The at-bat began, Bruce entrenched and Romo twitchy, with a scooting fastball fouled away.  Bruce turned the next pitch, too, to the stands.  With an 0-2 count, Romo selected a changeup that ducked under the plate, but Bruce wasn’t fooled.  Bruce fouled the next pitch, another fastball, away, then the next, then three more.  Over the course of the at-bat, eight of Romo’s offerings would end up fouled off.

The crowd, taking these last-ditch protections of hope as signals of progress, grew louder with each spoiled pitch.  Bruce seems like a player out of his time, with a thick neck and cropped, parted hair, like he belongs to an era when ballplayers could appear shoulder-to-shoulder with superheroes in ten cent comic books, their swings repelling reptilian or space-agey villains.  And here, in 2012 in Cincinnati, he purveyed the same brand of childish belief, his defensive swings the final struggles, before the breakthrough, of the weary hero.  It was about time to get to it; there weren’t many pages left.

Another fastball darted in, Bruce turned and connected, and the ball settled in leftfielder Xavier Nady’s glove.  Moments later, Scott Rolen’s strikeout formalized what was evident in Bruce’s flyout; the game and series were over.

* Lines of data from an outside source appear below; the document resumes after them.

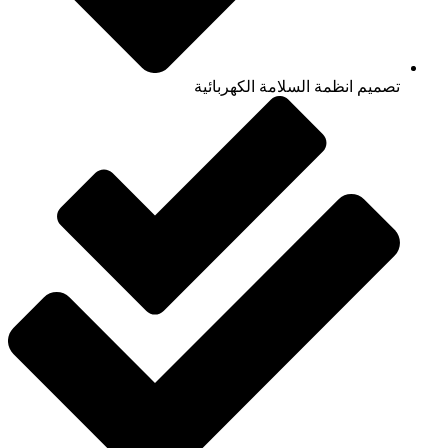
تصميم انظمة السلامة الكهربائية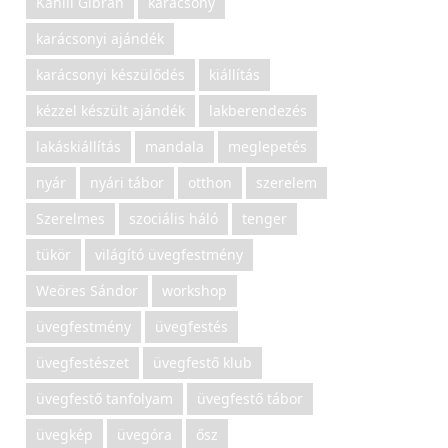
Kahlil Gibran
karácsony
karácsonyi ajándék
karácsonyi készülődés
kiállítás
kézzel készült ajándék
lakberendezés
lakáskiállítás
mandala
meglepetés
nyár
nyári tábor
otthon
szerelem
Szerelmes
szociális háló
tenger
tükör
világító üvegfestmény
Weöres Sándor
workshop
üvegfestmény
üvegfestés
üvegfestészet
üvegfestő klub
üvegfestő tanfolyam
üvegfestő tábor
üvegkép
üvegóra
ősz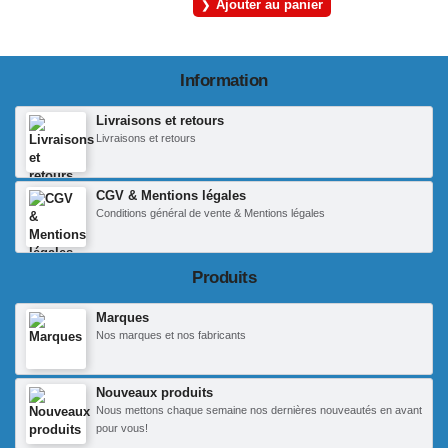
Ajouter au panier
Information
Livraisons et retours
Livraisons et retours
CGV & Mentions légales
Conditions général de vente & Mentions légales
Produits
Marques
Nos marques et nos fabricants
Nouveaux produits
Nous mettons chaque semaine nos dernières nouveautés en avant
pour vous!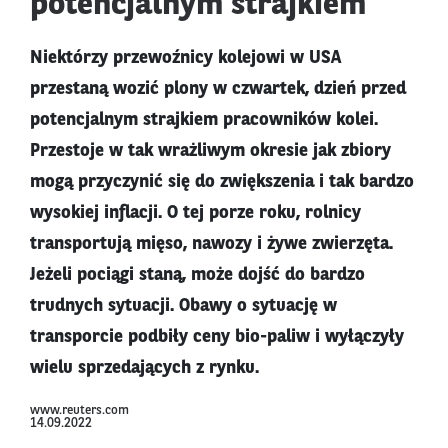
potencjalnym strajkiem
Niektórzy przewoźnicy kolejowi w USA
przestaną wozić plony w czwartek, dzień przed
potencjalnym strajkiem pracowników kolei.
Przestoje w tak wrażliwym okresie jak zbiory
mogą przyczynić się do zwiększenia i tak bardzo
wysokiej inflacji. O tej porze roku, rolnicy
transportują mięso, nawozy i żywe zwierzęta.
Jeżeli pociągi staną, może dojść do bardzo
trudnych sytuacji. Obawy o sytuację w
transporcie podbiły ceny bio-paliw i wyłączyły
wielu sprzedających z rynku.
www.reuters.com
14.09.2022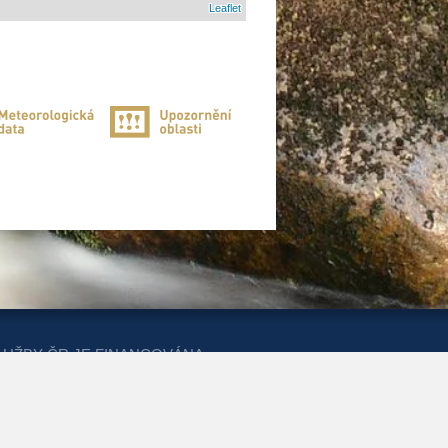
Leaflet
LUŽBY ČR JE FINANCOVÁNA
ERSTVA PRO MÍSTNÍ ROZVOJ A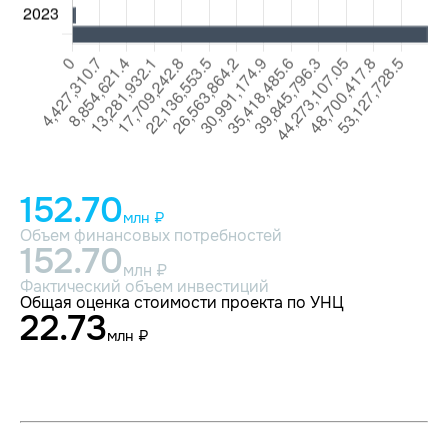
152.70
млн ₽
Объем финансовых потребностей
152.70
млн ₽
Фактический объем инвестиций
Общая оценка стоимости проекта по УНЦ
22.73
млн ₽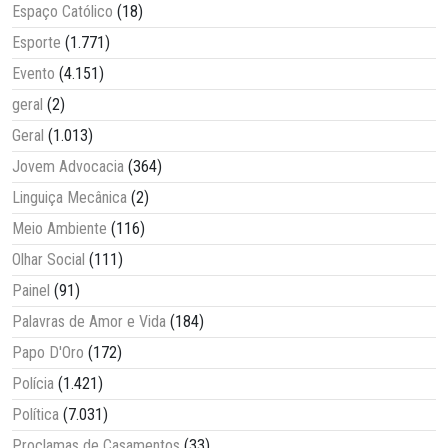
Espaço Católico
(18)
Esporte
(1.771)
Evento
(4.151)
geral
(2)
Geral
(1.013)
Jovem Advocacia
(364)
Linguiça Mecânica
(2)
Meio Ambiente
(116)
Olhar Social
(111)
Painel
(91)
Palavras de Amor e Vida
(184)
Papo D'Oro
(172)
Polícia
(1.421)
Política
(7.031)
Proclamas de Casamentos
(33)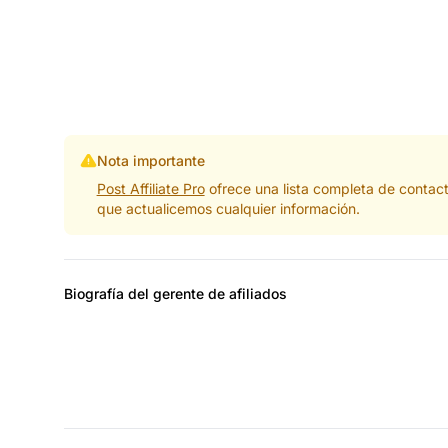
Nota importante
Post Affiliate Pro
ofrece una lista completa de contac
que actualicemos cualquier información.
Biografía del gerente de afiliados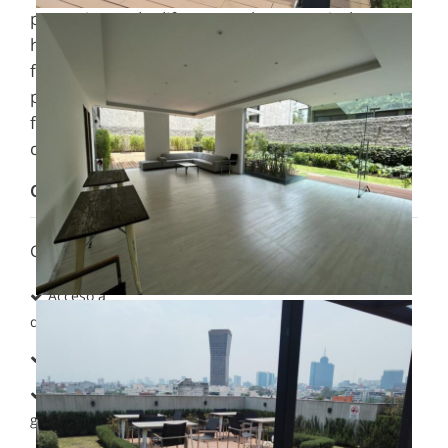
por un juego de diferentes planos verticales y
horizontales, generando múltiples volúmenes; la
fachada principal es compuesta por vegetación,
piedra, madera y cristal, generando un ambiente
fresco y natural, consiguiendo una ruptura en el
contexto.
Características
Características:
Acceso a
discapacitados
Asador
Caseta de
guardia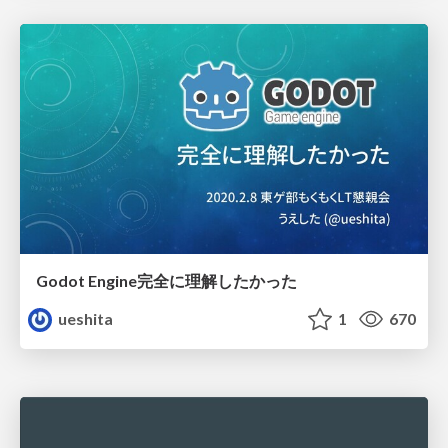
Godot Engine完全に理解したかった
ueshita
1
670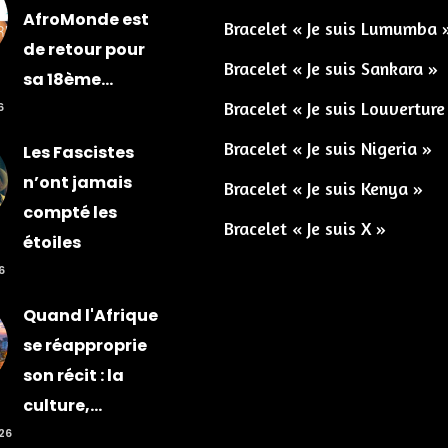
AfroMonde est
Bracelet « Je suis Lumumba 
de retour pour
Bracelet « Je suis Sankara »
sa 18ème...
Bracelet « Je suis Louverture
6
Bracelet « Je suis Nigeria »
Les Fascistes
n’ont jamais
Bracelet « Je suis Kenya »
compté les
Bracelet « Je suis X »
étoiles
6
Quand l'Afrique
se réapproprie
son récit : la
culture,...
026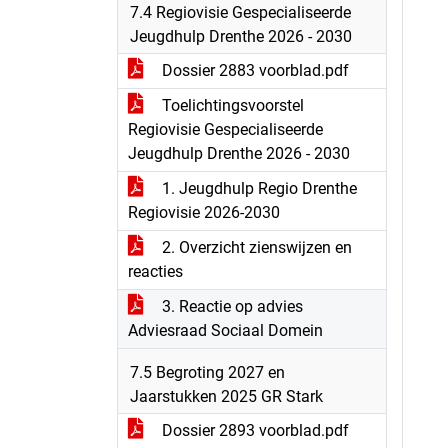
7.4 Regiovisie Gespecialiseerde
Jeugdhulp Drenthe 2026 - 2030
Dossier 2883 voorblad.pdf
Toelichtingsvoorstel
Regiovisie Gespecialiseerde
Jeugdhulp Drenthe 2026 - 2030
1. Jeugdhulp Regio Drenthe
Regiovisie 2026-2030
2. Overzicht zienswijzen en
reacties
3. Reactie op advies
Adviesraad Sociaal Domein
7.5 Begroting 2027 en
Jaarstukken 2025 GR Stark
Dossier 2893 voorblad.pdf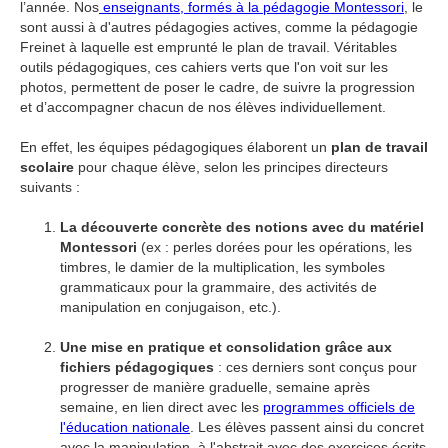
l’année. Nos
enseignants, formés à la pédagogie Montessori
, le
sont aussi à d'autres pédagogies actives, comme la pédagogie
Freinet à laquelle est emprunté le plan de travail. Véritables
outils pédagogiques, ces cahiers verts que l'on voit sur les
photos, permettent de poser le cadre, de suivre la progression
et d’accompagner chacun de nos élèves individuellement.
En effet, les équipes pédagogiques élaborent un
plan de travail
scolaire
pour chaque élève, selon les principes directeurs
suivants :
La découverte concrète des notions avec du matériel
Montessori
(ex : perles dorées pour les opérations, les
timbres, le damier de la multiplication, les symboles
grammaticaux pour la grammaire, des activités de
manipulation en conjugaison, etc.).
Une mise en pratique et consolidation grâce aux
fichiers pédagogiques
: ces derniers sont conçus pour
progresser de manière graduelle, semaine après
semaine, en lien direct avec les
programmes officiels de
l'éducation nationale
. Les élèves passent ainsi du concret
avec la manipulation, à l'abstrait avec des exercices écrits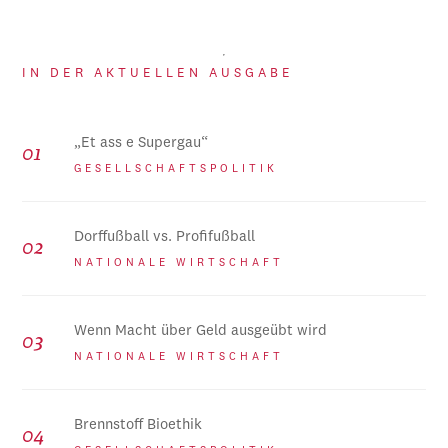
IN DER AKTUELLEN AUSGABE
„Et ass e Supergau“
GESELLSCHAFTSPOLITIK
Dorffußball vs. Profifußball
NATIONALE WIRTSCHAFT
Wenn Macht über Geld ausgeübt wird
NATIONALE WIRTSCHAFT
Brennstoff Bioethik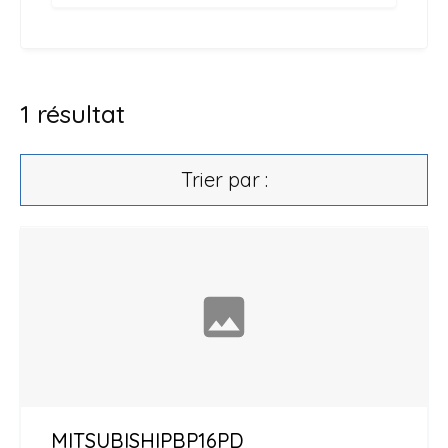
1
résultat
Trier par :
MITSUBISHI
PBP16PD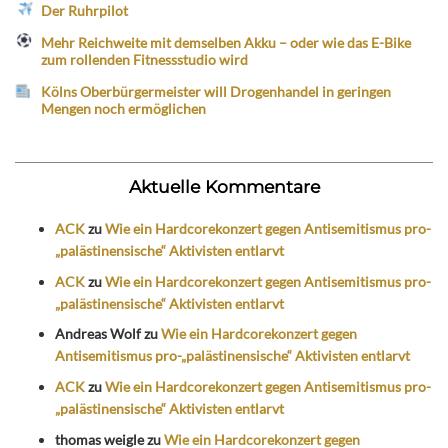
Der Ruhrpilot
Mehr Reichweite mit demselben Akku – oder wie das E-Bike
zum rollenden Fitnessstudio wird
Kölns Oberbürgermeister will Drogenhandel in geringen
Mengen noch ermöglichen
Aktuelle Kommentare
ACK
zu
Wie ein Hardcorekonzert gegen Antisemitismus pro-
„palästinensische“ Aktivisten entlarvt
ACK
zu
Wie ein Hardcorekonzert gegen Antisemitismus pro-
„palästinensische“ Aktivisten entlarvt
Andreas Wolf
zu
Wie ein Hardcorekonzert gegen
Antisemitismus pro-„palästinensische“ Aktivisten entlarvt
ACK
zu
Wie ein Hardcorekonzert gegen Antisemitismus pro-
„palästinensische“ Aktivisten entlarvt
thomas weigle
zu
Wie ein Hardcorekonzert gegen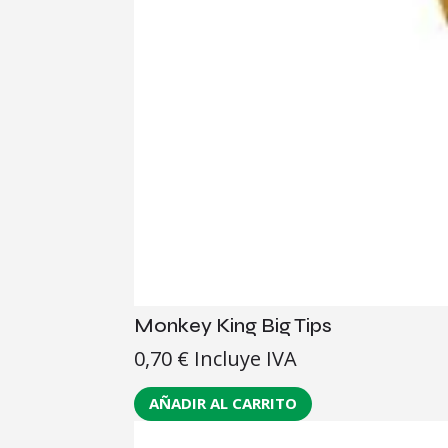
Monkey King Big Tips
0,70
€
Incluye IVA
AÑADIR AL CARRITO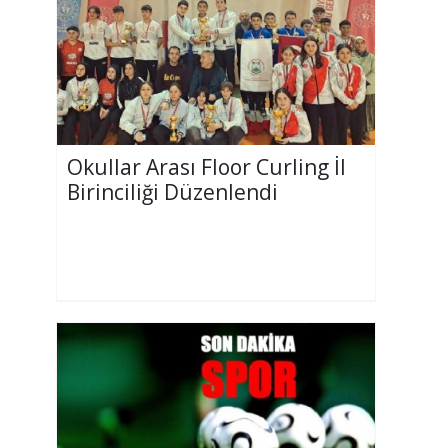
Okullar Arası Floor Curling İl
Birinciliği Düzenlendi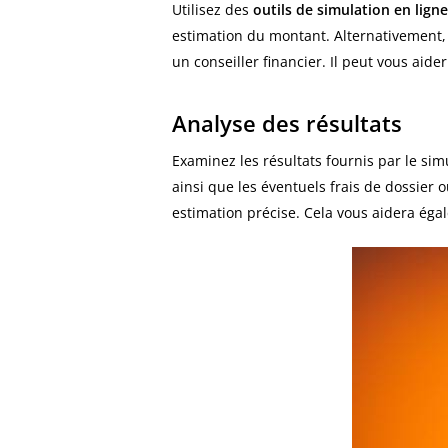
Utilisez des
outils de simulation en ligne
estimation du montant. Alternativemen
un conseiller financier. Il peut vous aide
Analyse des résultats
Examinez les résultats fournis par le sim
ainsi que les éventuels frais de dossier o
estimation précise. Cela vous aidera éga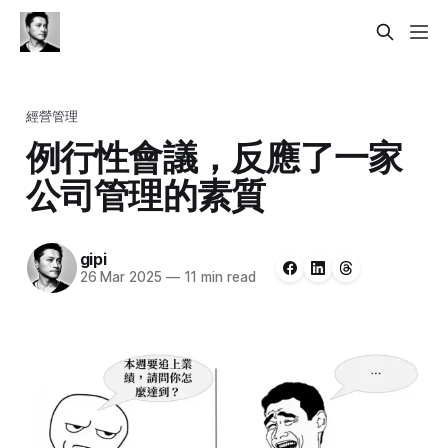
經營管理
例行性會議，反應了一家
公司管理的素質
gipi
26 Mar 2025
—
11 min read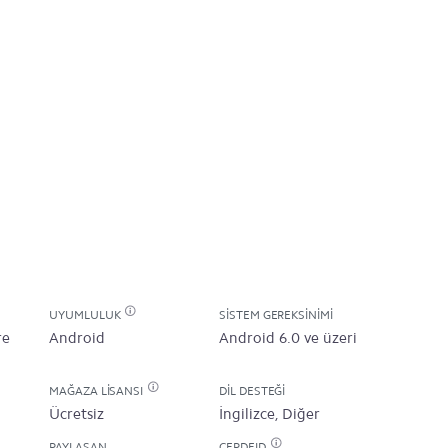
UYUMLULUK
SISTEM GEREKSINIMI
re
Android
Android 6.0 ve üzeri
MAĞAZA LISANSI
DIL DESTEĞI
Ücretsiz
İngilizce, Diğer
PAYLAŞAN
CEPDEID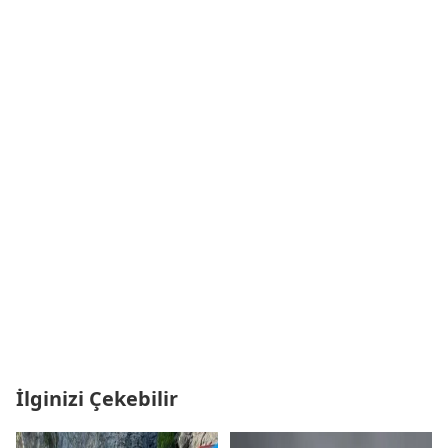
İlginizi Çekebilir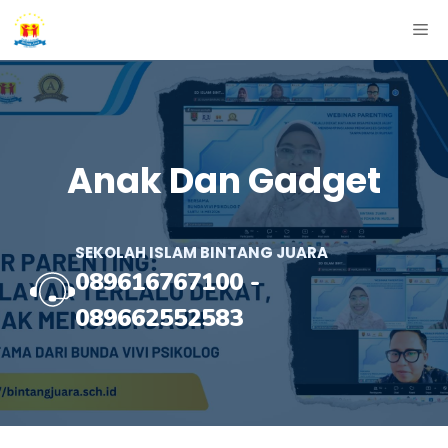
Skip
ME
to
content
Anak Dan Gadget
SEKOLAH ISLAM BINTANG JUARA
089616767100
-
089662552583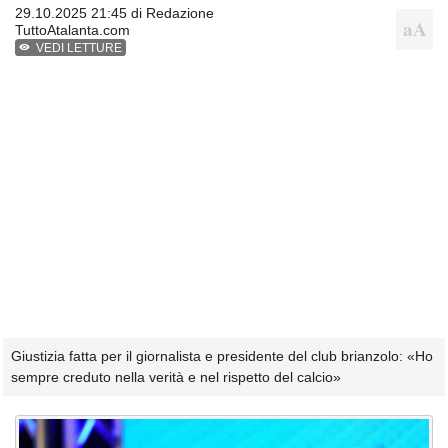
29.10.2025 21:45 di
Redazione
TuttoAtalanta.com
VEDI LETTURE
Giustizia fatta per il giornalista e presidente del club brianzolo: «Ho
sempre creduto nella verità e nel rispetto del calcio»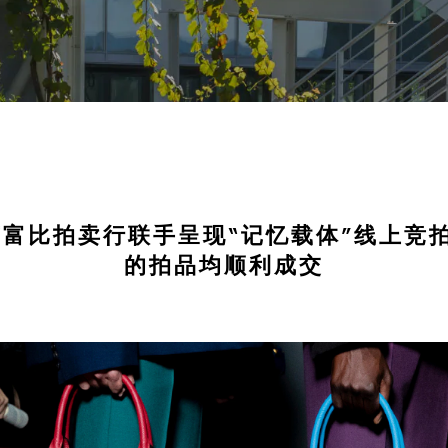
与苏富比拍卖行联手呈现“记忆载体”线上竞
的拍品均顺利成交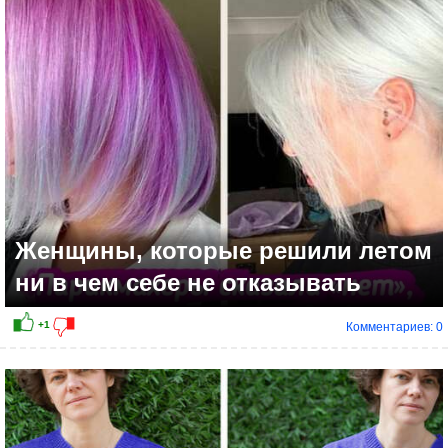
+11
Женщины, которые решили летом
ни в чем себе не отказывать
Комментариев: 0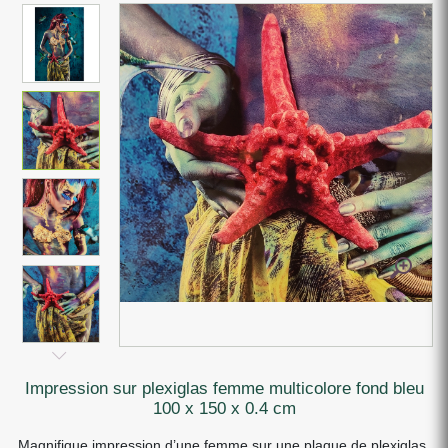
impression sur plexiglas femme multicolore fond bleu
100 x 150 x 0.4 cm
Magnifique impression d’une femme sur une plaque de plexiglas,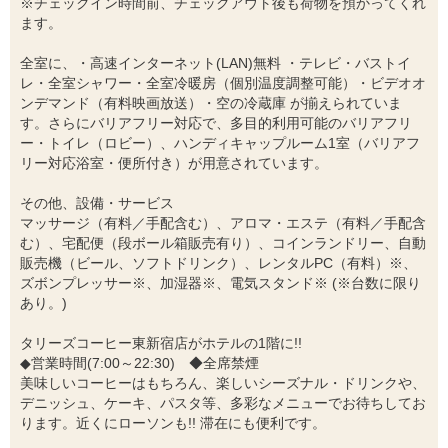
※チェックイン時間前、チェックアウト後も荷物を預かってくれ
ます。
全室に、・高速インターネット(LAN)無料 ・テレビ・バストイ
レ・全室シャワー・全室冷暖房（個別温度調整可能）・ビデオオ
ンデマンド（有料映画放送）・空の冷蔵庫 が揃えられていま
す。さらにバリアフリー対応で、多目的利用可能のバリアフリ
ー・トイレ（ロビー）、ハンディキャップルーム1室（バリアフ
リー対応浴室・便所付き）が用意されています。
その他、設備・サービス
マッサージ（有料／手配含む）、アロマ・エステ（有料／手配含
む）、宅配便（段ボール箱販売有り）、コインランドリー、自動
販売機（ビール、ソフトドリンク）、レンタルPC（有料）※、
ズボンプレッサー※、加湿器※、電気スタンド※ (※台数に限り
あり。)
タリーズコーヒー東新宿店がホテルの1階に!!
◆営業時間(7:00～22:30) ◆全席禁煙
美味しいコーヒーはもちろん、楽しいシーズナル・ドリンクや、
デニッシュ、ケーキ、パスタ等、多彩なメニューでお待ちしてお
ります。近くにローソンも!! 滞在にも便利です。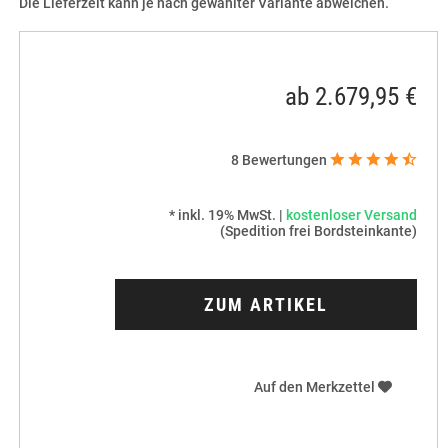
Die Lieferzeit kann je nach gewählter Variante abweichen.
ab 2.679,95 €
8
Bewertungen
* inkl. 19% MwSt. |
kostenloser Versand
(Spedition frei Bordsteinkante)
ZUM ARTIKEL
Auf den Merkzettel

Something strange happens following games like this one, games that crystallize in one clean, important ninth-inning moment.  The final out arrives, the tension and hope get cut out, and a void remains, slowly filled by a more reasonable assessment of the contest’s events.  One realizes, a calmer temperament returning like blood to just-warmed fingers, the impact of the small events that had come before.  An error and a walk helped load the bases for Posey back in the fifth.  Bruce had been caught trying to steal third in the sixth.  The game reads less like a mad dash to the fateful point than a slow study of the wise, foolish, lucky, and unlucky.

Still, even the considerate fan returns to the memory of the ninth, as insistent as an itch.  Baseball trains us to think this way.  Ludwick and Votto stood there in plain sight, ready to jog home.  Bruce needed only to do something he’d done 34 times – didn’t it seem like more? – just this season.  The linearity of it all, the crisp presentation, appeals to the older parts of the mind, picking us up out of logic and plopping us down into faith.  A game defined by anticlimax and unrealized promise, baseball convinces us time and again of the hero.